### Brief A
In the glycogenic acanthosis text, what share of gastroscopies reveal this finding incidentally?
### Brief B
Condense the glycogenic acanthosis text's paragraph beginning "On gastroscopy, glycogenic acanthosis is seen" into a bulleted list that keeps its main facts.
### Brief C
Extend the glycogenic acanthosis text onward from its final sentence.

### Source text

- Endoscopic image of glycogenic acanthosis found incidentally
- Specialty: Gastroenterology

= Glycogenic acanthosis =

Glycogenic acanthosis are small raised white plaques commonly seen in the esophageal mucosa. It is seen incidentally in 3.5% of gastroscopies.

==Signs and symptoms==

On gastroscopy, glycogenic acanthosis is seen as a multitude of small white raised plaques of 2 mm to 10 mm in size, which may be seen throughout the esophagus. They tend to occur on esophageal folds, and may be missed if the esophagus is not well distended with air. It may be seen on esophageal x-rays; it is not seen on standard esophograms, but can be seen with double-contrast studies. Biopsies of the lesions show hypertrophied stratified squamous mucosa with glycogen deposition in the mucosa.

### Dataset entries
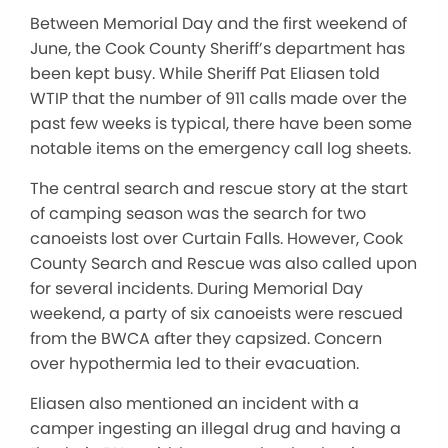
Between Memorial Day and the first weekend of
June, the Cook County Sheriff’s department has
been kept busy. While Sheriff Pat Eliasen told
WTIP that the number of 911 calls made over the
past few weeks is typical, there have been some
notable items on the emergency call log sheets.
The central search and rescue story at the start
of camping season was the search for two
canoeists lost over Curtain Falls. However, Cook
County Search and Rescue was also called upon
for several incidents. During Memorial Day
weekend, a party of six canoeists were rescued
from the BWCA after they capsized. Concern
over hypothermia led to their evacuation.
Eliasen also mentioned an incident with a
camper ingesting an illegal drug and having a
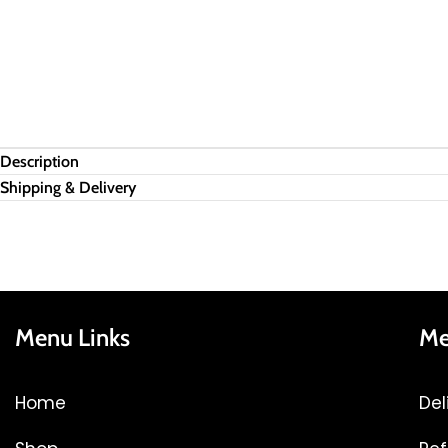
Description
Shipping & Delivery
Menu Links
Me
Home
Del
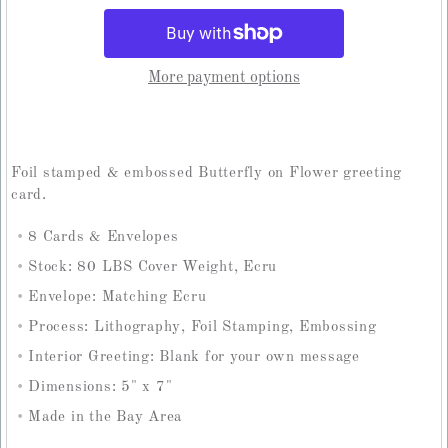
More payment options
Foil stamped & embossed Butterfly on Flower greeting
card.
8 Cards & Envelopes
Stock: 80 LBS Cover Weight, Ecru
Envelope: Matching Ecru
Process: Lithography, Foil Stamping, Embossing
Interior Greeting: Blank for your own message
Dimensions: 5" x 7"
Made in the Bay Area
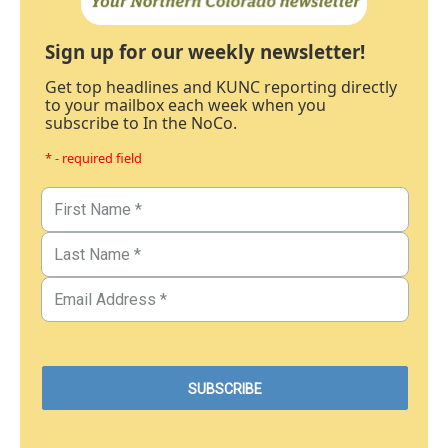
Sign up for our weekly newsletter!
Get top headlines and KUNC reporting directly
to your mailbox each week when you
subscribe to In the NoCo.
* - required field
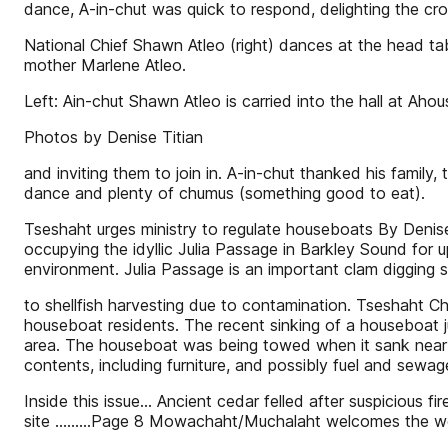
dance, A-in-chut was quick to respond, delighting the c
National Chief Shawn Atleo (right) dances at the head tab
mother Marlene Atleo.
Left: Ain-chut Shawn Atleo is carried into the hall at Ah
Photos by Denise Titian
and inviting them to join in. A-in-chut thanked his family
dance and plenty of chumus (something good to eat).
Tseshaht urges ministry to regulate houseboats By Deni
occupying the idyllic Julia Passage in Barkley Sound for up
environment. Julia Passage is an important clam digging 
to shellfish harvesting due to contamination. Tseshaht C
houseboat residents. The recent sinking of a houseboat j
area. The houseboat was being towed when it sank near th
contents, including furniture, and possibly fuel and sewag
Inside this issue... Ancient cedar felled after suspicious fi
site .........Page 8 Mowachaht/Muchalaht welcomes the worl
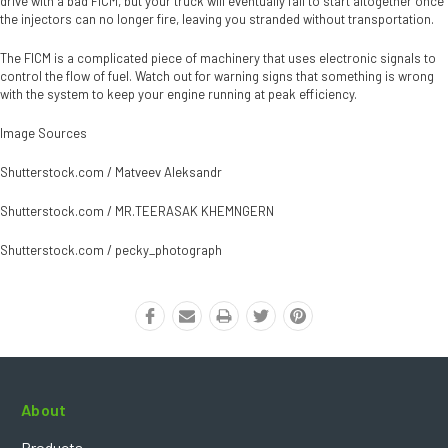
drive with a bad FICM, but your truck will eventually fail to start altogether once
the injectors can no longer fire, leaving you stranded without transportation.
The FICM is a complicated piece of machinery that uses electronic signals to
control the flow of fuel. Watch out for warning signs that something is wrong
with the system to keep your engine running at peak efficiency.
Image Sources
Shutterstock.com / Matveev Aleksandr
Shutterstock.com / MR.TEERASAK KHEMNGERN
Shutterstock.com / pecky_photograph
About
Products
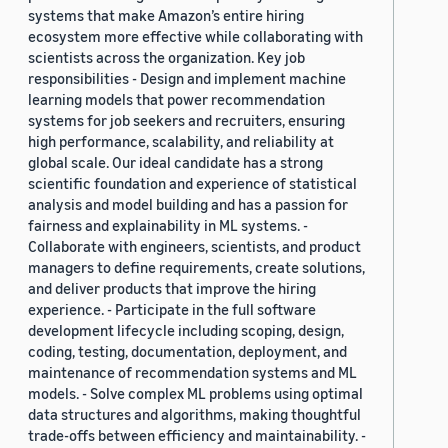
systems that make Amazon’s entire hiring
ecosystem more effective while collaborating with
scientists across the organization. Key job
responsibilities - Design and implement machine
learning models that power recommendation
systems for job seekers and recruiters, ensuring
high performance, scalability, and reliability at
global scale. Our ideal candidate has a strong
scientific foundation and experience of statistical
analysis and model building and has a passion for
fairness and explainability in ML systems. -
Collaborate with engineers, scientists, and product
managers to define requirements, create solutions,
and deliver products that improve the hiring
experience. - Participate in the full software
development lifecycle including scoping, design,
coding, testing, documentation, deployment, and
maintenance of recommendation systems and ML
models. - Solve complex ML problems using optimal
data structures and algorithms, making thoughtful
trade-offs between efficiency and maintainability. -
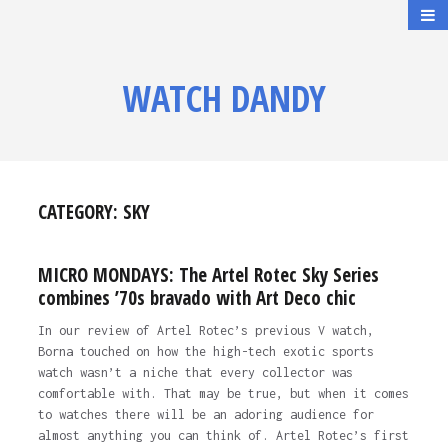
WATCH DANDY
CATEGORY:
SKY
MICRO MONDAYS: The Artel Rotec Sky Series
combines ’70s bravado with Art Deco chic
In our review of Artel Rotec’s previous V watch,
Borna touched on how the high-tech exotic sports
watch wasn’t a niche that every collector was
comfortable with. That may be true, but when it comes
to watches there will be an adoring audience for
almost anything you can think of. Artel Rotec’s first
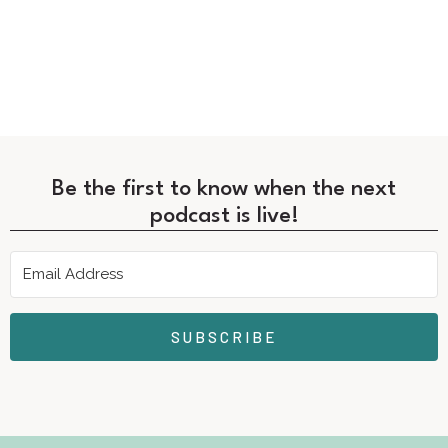
Be the first to know when the next
podcast is live!
SUBSCRIBE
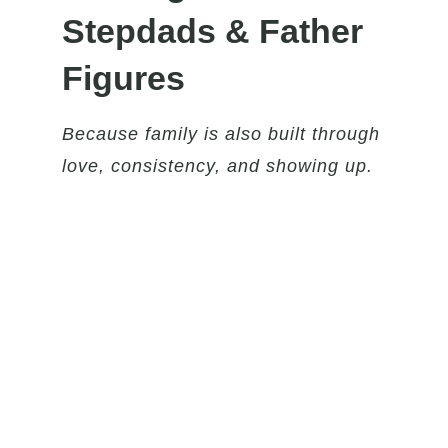
Stepdads & Father
Figures
Because family is also built through
love, consistency, and showing up.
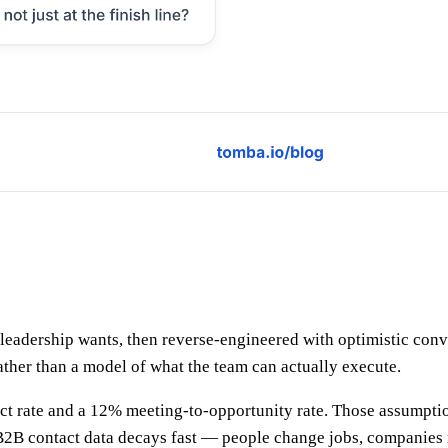
leadership wants, then reverse-engineered with optimistic conv
ather than a model of what the team can actually execute.
ect rate and a 12% meeting-to-opportunity rate. Those assumpt
B contact data decays fast — people change jobs, companies reb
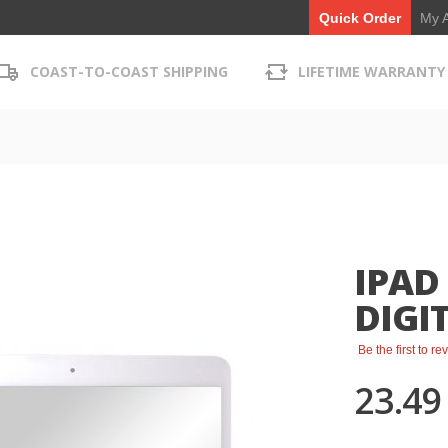
My 
Quick Order
COAST-TO-COAST SHIPPING
LIFETIME WARRANTY
IPAD
DIGIT
Be the first to r
23.49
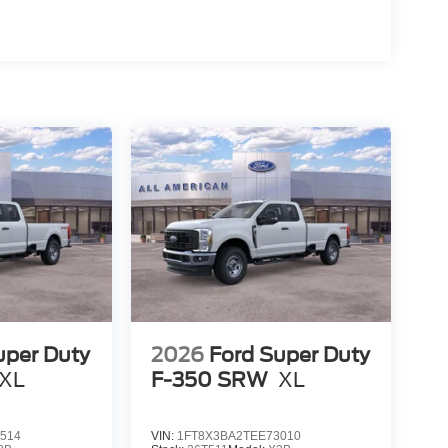
uper Duty
2026
Ford Super Duty
XL
F-350 SRW
XL
514
VIN:
1FT8X3BA2TEE73010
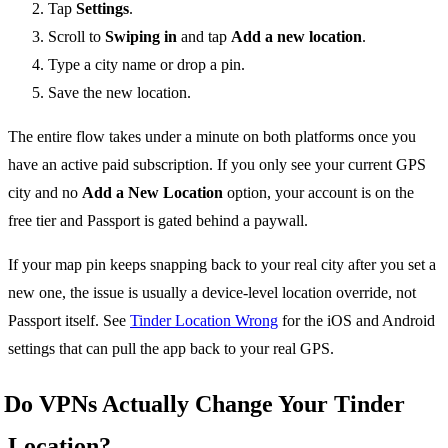
Tap
Settings
.
Scroll to
Swiping in
and tap
Add a new location
.
Type a city name or drop a pin.
Save the new location.
The entire flow takes under a minute on both platforms once you
have an active paid subscription. If you only see your current GPS
city and no
Add a New Location
option, your account is on the
free tier and Passport is gated behind a paywall.
If your map pin keeps snapping back to your real city after you set a
new one, the issue is usually a device-level location override, not
Passport itself. See
Tinder Location Wrong
for the iOS and Android
settings that can pull the app back to your real GPS.
Do VPNs Actually Change Your Tinder
Location?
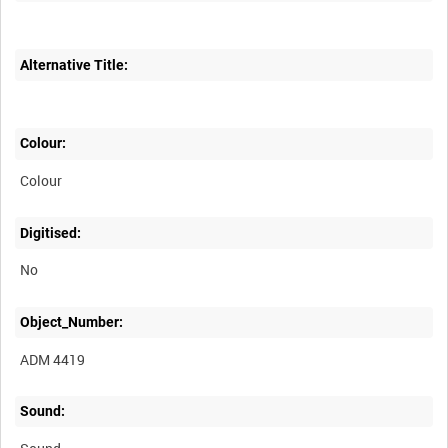
Alternative Title:
Colour:
Colour
Digitised:
No
Object_Number:
ADM 4419
Sound:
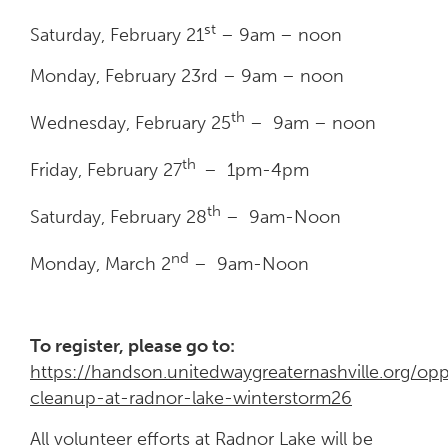
st
Saturday, February 21
– 9am – noon
Monday, February 23rd – 9am – noon
th
Wednesday, February 25
– 9am – noon
th
Friday, February 27
– 1pm-4pm
th
Saturday, February 28
– 9am-Noon
nd
Monday, March 2
– 9am-Noon
To register, please go to:
https://handson.unitedwaygreaternashville.org/
cleanup-at-radnor-lake-winterstorm26
All volunteer efforts at Radnor Lake will be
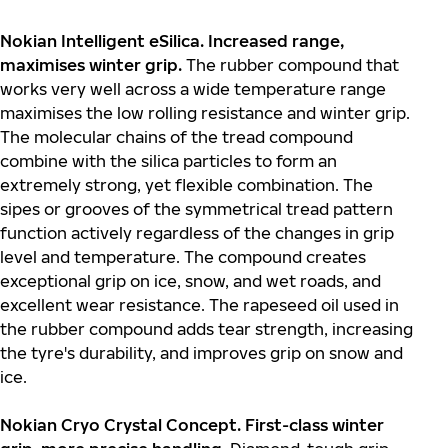
Nokian Intelligent eSilica. Increased range,
maximises winter grip.
The rubber compound that
works very well across a wide temperature range
maximises the low rolling resistance and winter grip.
The molecular chains of the tread compound
combine with the silica particles to form an
extremely strong, yet flexible combination. The
sipes or grooves of the symmetrical tread pattern
function actively regardless of the changes in grip
level and temperature. The compound creates
exceptional grip on ice, snow, and wet roads, and
excellent wear resistance. The rapeseed oil used in
the rubber compound adds tear strength, increasing
the tyre's durability, and improves grip on snow and
ice.
Nokian Cryo Crystal Concept. First-class winter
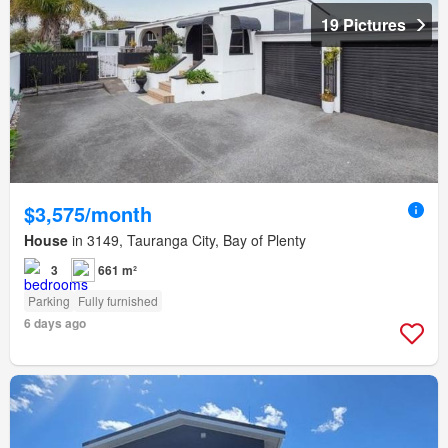
19 Pictures
$3,575/month
House
in 3149, Tauranga City, Bay of Plenty
3
661 m²
Parking
Fully furnished
6 days ago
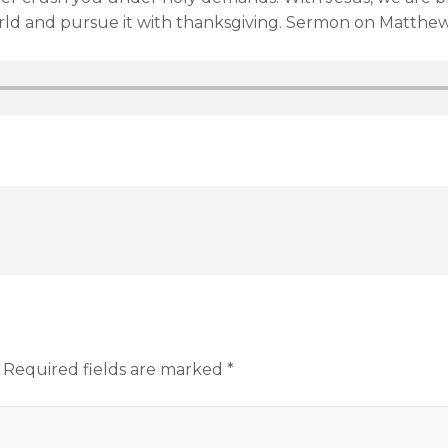
 world and pursue it with thanksgiving. Sermon on Matthew
Required fields are marked
*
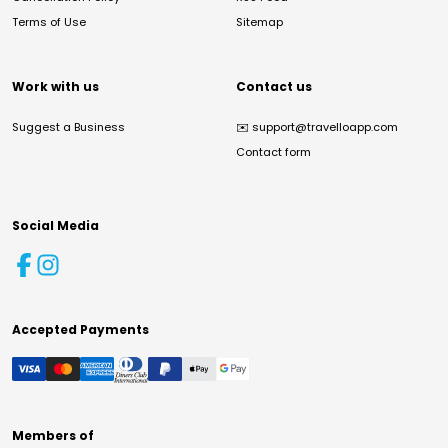
Terms of Use
Sitemap
Work with us
Contact us
Suggest a Business
✉️
support@travelloapp.com
Contact form
Social Media
Accepted Payments
Members of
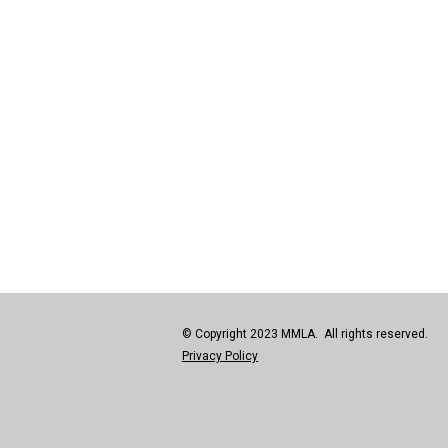
© Copyright 2023 MMLA. All rights reserved.
Privacy Policy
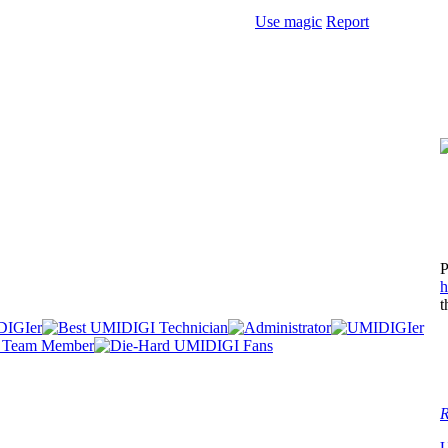
Use magic
Report
P
h
t
R
U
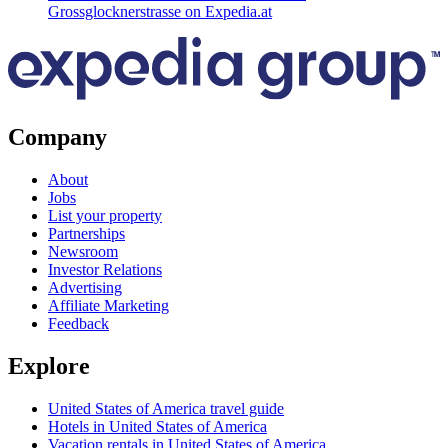
Grossglocknerstrasse on Expedia.at
Company
About
Jobs
List your property
Partnerships
Newsroom
Investor Relations
Advertising
Affiliate Marketing
Feedback
Explore
United States of America travel guide
Hotels in United States of America
Vacation rentals in United States of America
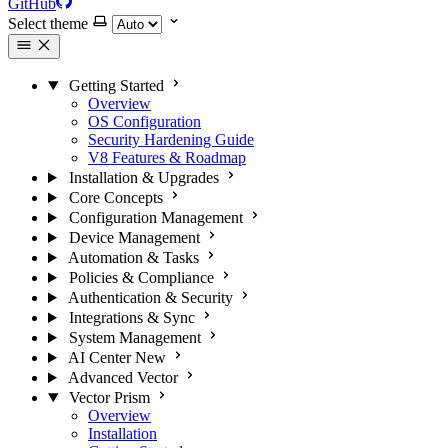
GitHub
Select theme
Getting Started
Overview
OS Configuration
Security Hardening Guide
V8 Features & Roadmap
Installation & Upgrades
Core Concepts
Configuration Management
Device Management
Automation & Tasks
Policies & Compliance
Authentication & Security
Integrations & Sync
System Management
AI Center
New
Advanced Vector
Vector Prism
Overview
Installation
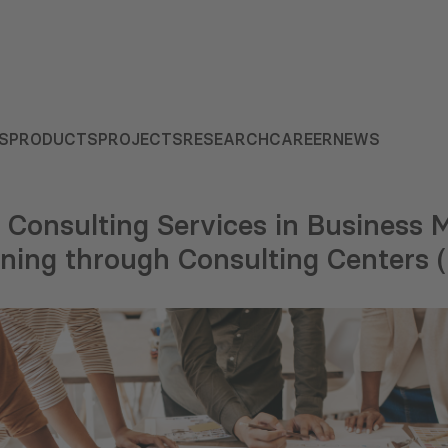
S
PRODUCTS
PROJECTS
RESEARCH
CAREER
NEWS
f Consulting Services in Business 
nning through Consulting Centers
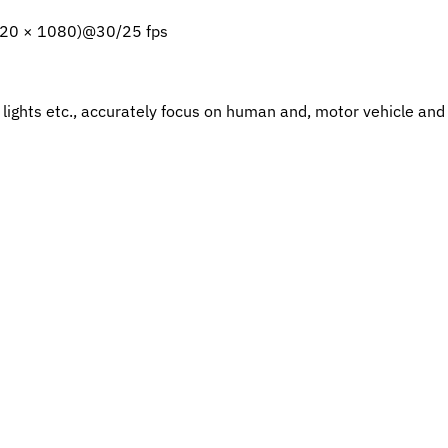
920 × 1080)@30/25 fps
d lights etc., accurately focus on human and, motor vehicle an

### Task answer A
3.5% of gastroscopies.

### Task answer B
- Appears on gastroscopy as many small, white, raised plaques, 2 mm to 10 mm in size, possibly throughout the esophagus.
- Tends to occur on esophageal folds and may be missed if the esophagus is not well distended with air.
- Not seen on standard esophograms, but visible on double-contrast x-ray studies.
- Biopsies show hypertrophied stratified squamous mucosa with glycogen deposition in the mucosa.

### Task answer C
Clinically, mild glycogenic acanthosis is a normal finding, and does not progress to esophageal cancer or to stricture. It is not related to leukoplakia, and is not dysplastic or premalignant. It was originally thought to be associated with gastroesophageal reflux disease (GERD), but the association is not entirely clear. One report also shows an association with celiac disease, but again, this has not shown been beyond that. Extensive glycogenic acanthosis has been shown to be associated with Cowden's syndrome.

==Diagnosis==

Glycogenic acanthosis is characterized by epithelial hyperplasia, with an increased number of enlarged epithelial cells containing abundant glycogen. There is no associated hyperkeratosis, inflammation, dysplasia, or cellular atypia.